PROBLEM: Format the lines below as a JSON list of strings, one string per line, with blank lines left out. Leave the pictures out of the answer.

DATASET RECORDS:
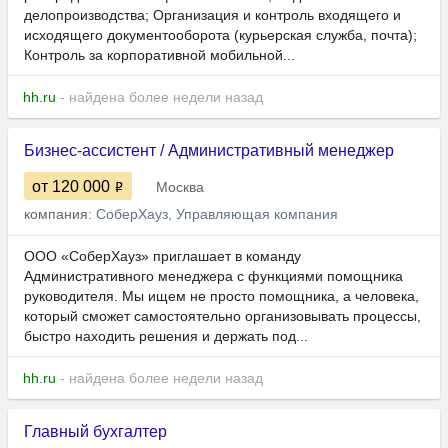
делопроизводства; Организация и контроль входящего и
исходящего документооборота (курьерская служба, почта);
Контроль за корпоративной мобильной...
hh.ru
- найдена более недели назад
Бизнес-ассистент / Административный менеджер
от 120 000
Москва
компания:
СоберХауз, Управляющая компания
ООО «СоберХауз» приглашает в команду
Административного менеджера с функциями помощника
руководителя. Мы ищем не просто помощника, а человека,
который сможет самостоятельно организовывать процессы,
быстро находить решения и держать под...
hh.ru
- найдена более недели назад
Главный бухгалтер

RESPONSE TO THE TASK:
[
  "делопроизводства; Организация и контроль входящего и",
  "исходящего документооборота (курьерская служба, почта);",
  "Контроль за корпоративной мобильной...",
  "hh.ru",
  "- найдена более недели назад",
  "Бизнес-ассистент / Административный менеджер",
  "от 120 000",
  "Москва",
  "компания:",
  "СоберХауз, Управляющая компания",
  "ООО «СоберХауз» приглашает в команду",
  "Административного менеджера с функциями помощника",
  "руководителя. Мы ищем не просто помощника, а человека,",
  "который сможет самостоятельно организовывать процессы,",
  "быстро находить решения и держать под...",
  "hh.ru",
  "- найдена более недели назад",
  "Главный бухгалтер"
]